### Extract to read
------------

To study the effect of mild hypoxia on retinal oxygen saturation using quantitative analysis of hyperspectral retinal images

 
Methods
 

Ten healthy volunteers (6 male, 4 female, aged (mean±SD) 26±5 years) were recruited. Retinal images were acquired under normoxia & hypoxia using a modified fundus camera (Topcon TRC 50 IA, Japan) fitted with IRIS (image replicating imaging spectrometer) system that acquires images in single snapshot at 8 different wavelengths [1]. Hypoxia was induced by changing the O2 concentration of inhaled air from 21% to 15% using a hypoxia generator (Hypoxico Inc. NY, U.S.). Subjects breathed the hypoxic gas mixture for 10 minutes. Oxygen saturation of the subjects was monitored using fingertip-pulse oximetry. Images were processed using custom algorithms to calculate oxygen saturation. Data are presented as mean±SD and were analysed using paired sample t-tests with significance accepted at P<0.05.

------------

### Data extract
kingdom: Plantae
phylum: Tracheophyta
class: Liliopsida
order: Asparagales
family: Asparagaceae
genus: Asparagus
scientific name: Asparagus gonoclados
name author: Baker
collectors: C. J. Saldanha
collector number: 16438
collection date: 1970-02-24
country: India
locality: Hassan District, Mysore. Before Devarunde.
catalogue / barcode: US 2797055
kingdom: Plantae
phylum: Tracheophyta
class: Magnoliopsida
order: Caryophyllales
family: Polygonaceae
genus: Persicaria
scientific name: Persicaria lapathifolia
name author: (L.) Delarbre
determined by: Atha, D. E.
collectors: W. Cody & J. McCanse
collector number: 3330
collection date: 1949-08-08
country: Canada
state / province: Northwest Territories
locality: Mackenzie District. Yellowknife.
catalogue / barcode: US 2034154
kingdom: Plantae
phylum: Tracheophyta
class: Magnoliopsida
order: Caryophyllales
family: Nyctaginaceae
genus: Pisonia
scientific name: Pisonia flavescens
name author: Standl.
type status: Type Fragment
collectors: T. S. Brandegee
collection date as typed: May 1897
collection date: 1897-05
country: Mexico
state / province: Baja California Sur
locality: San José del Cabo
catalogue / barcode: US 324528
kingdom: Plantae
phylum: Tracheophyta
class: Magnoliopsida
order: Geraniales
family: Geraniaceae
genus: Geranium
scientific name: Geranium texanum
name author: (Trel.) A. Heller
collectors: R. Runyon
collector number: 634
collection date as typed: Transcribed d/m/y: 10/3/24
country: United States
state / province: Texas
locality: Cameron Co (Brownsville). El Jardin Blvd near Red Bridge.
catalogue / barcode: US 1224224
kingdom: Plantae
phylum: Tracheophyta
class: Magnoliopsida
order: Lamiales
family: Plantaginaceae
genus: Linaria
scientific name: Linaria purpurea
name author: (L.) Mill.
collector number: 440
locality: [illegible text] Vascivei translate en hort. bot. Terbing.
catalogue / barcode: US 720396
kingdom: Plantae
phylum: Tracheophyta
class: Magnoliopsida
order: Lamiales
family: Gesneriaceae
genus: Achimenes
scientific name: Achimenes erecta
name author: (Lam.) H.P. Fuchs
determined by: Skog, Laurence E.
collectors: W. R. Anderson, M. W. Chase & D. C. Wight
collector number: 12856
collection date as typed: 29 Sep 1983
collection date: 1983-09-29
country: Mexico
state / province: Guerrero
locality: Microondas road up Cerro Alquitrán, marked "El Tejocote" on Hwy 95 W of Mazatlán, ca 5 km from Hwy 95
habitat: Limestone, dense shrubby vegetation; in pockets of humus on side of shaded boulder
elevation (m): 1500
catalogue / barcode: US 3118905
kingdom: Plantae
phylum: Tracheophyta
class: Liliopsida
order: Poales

------------

In the text on retinal oxygen saturation under mild hypoxia, to what O2 concentration was the inhaled air changed to induce hypoxia?

### Task solution
The inhaled air's O2 concentration was changed from 21% to 15%.